The novelty of this study is that compared to other studies utilizing PRS (Table 4), this study has evaluated four SNPs (miR-196A2 rs11614913, CASC22 rs12325489, MRE11A rs2155209, and HSPD1 rs2605039) that have not been previously included in any other PRS. Of the above four SNPs, there were two SNPs (rs11614913 and rs12325489) on miRNA and long non-coding RNA gene, suggesting the potential use of these non-coding RNAs in further BC studies. Three SNPs (rs11614913, rs2155209, and rs2605039) out of four SNPs above were associated with a reduced risk of BC in Vietnamese. This finding could have contributed to the increased discriminant efficiency of the PRS model in this study.

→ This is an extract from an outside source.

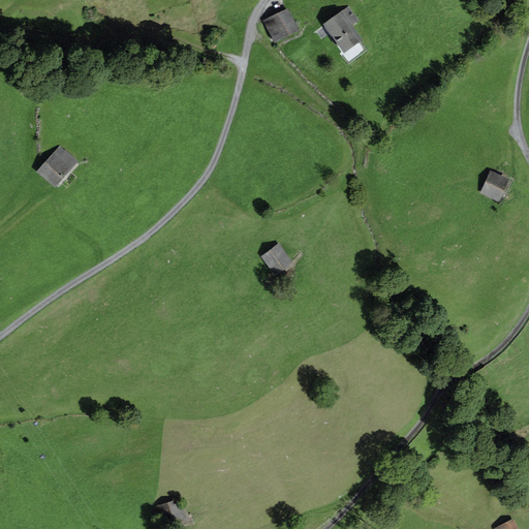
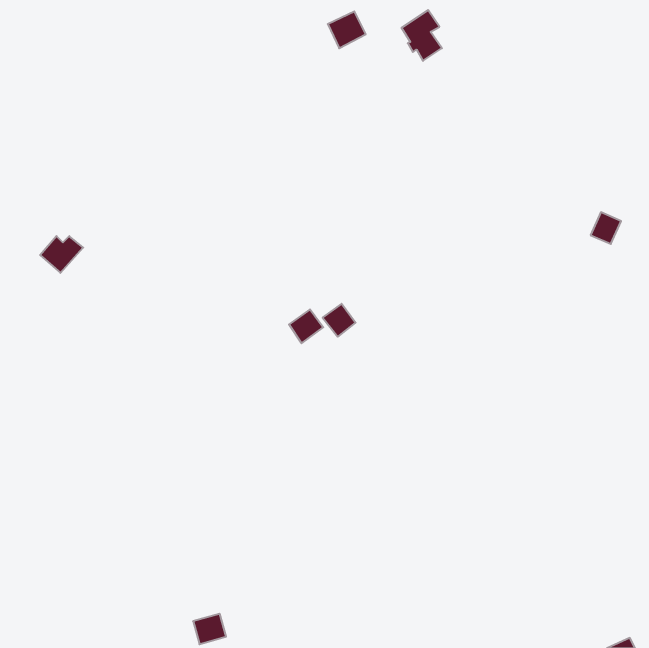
building: [38,154,73,184] -> [40,236,83,273]
building: none -> [289,309,323,343]

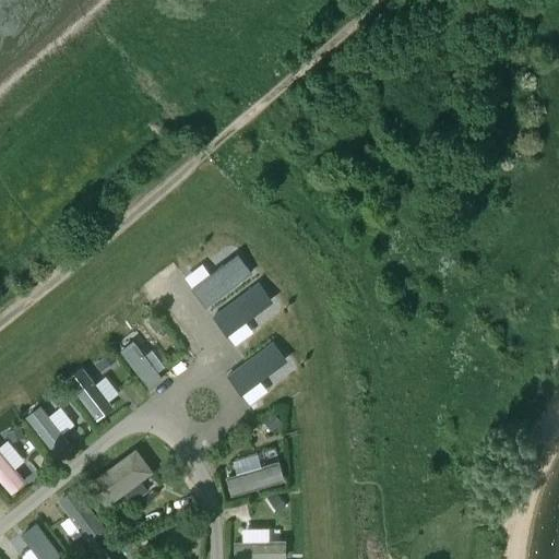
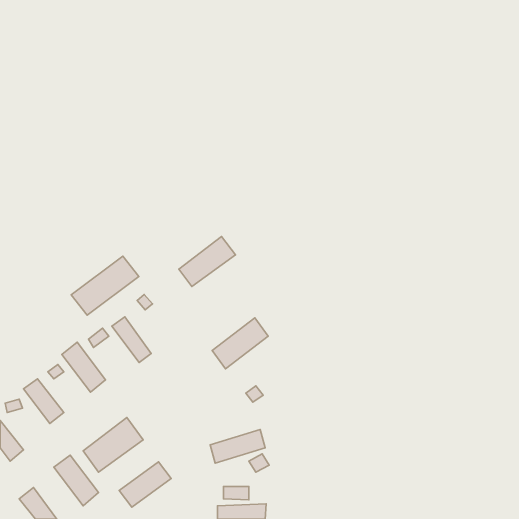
building: none -> [71,256,139,315]
building: [213,283,274,337] -> none
building: none -> [119,462,171,507]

Nevertheless, some concerns must be addressed in order for this work to be correctly interpreted. First, the power of logistic regression analysis in this study could reach 80% in detecting a log-additive OR of 1.38 with a MAF of 14%. However, other SNPs with lower ORs and MAFs may need a larger sample size to reach this statistical power. Second, our current analysis was limited to 10 common BC-risk variants (>10% in the Vietnamese population) identified by previous association studies with OR values higher than 1.6 or lower than 0.7. Shortly, larger effect sizes of sequence variants are likely to be uncovered. Therefore, our PRS results should be interpreted carefully. In addition, due to a lack of data on clinicopathological characteristics, we could not conduct subgroup analyses in terms of different cancer subtypes. Further studies should take subgroup analyses to differentiate BC risk using PRS.

5 CONCLUSIONS

Our data evaluated and identified the significant association of seven SNPs out of the ten SNPs with BC risk in a Vietnamese population. The PRS model included seven BC-related SNPs that are significantly related to BC risk. The seven-SNP PRS only and menopausal status help discriminate women at high risk of BC from those at low risk. Future comprehensive evaluations of the genetic risk variants in a larger population are warranted.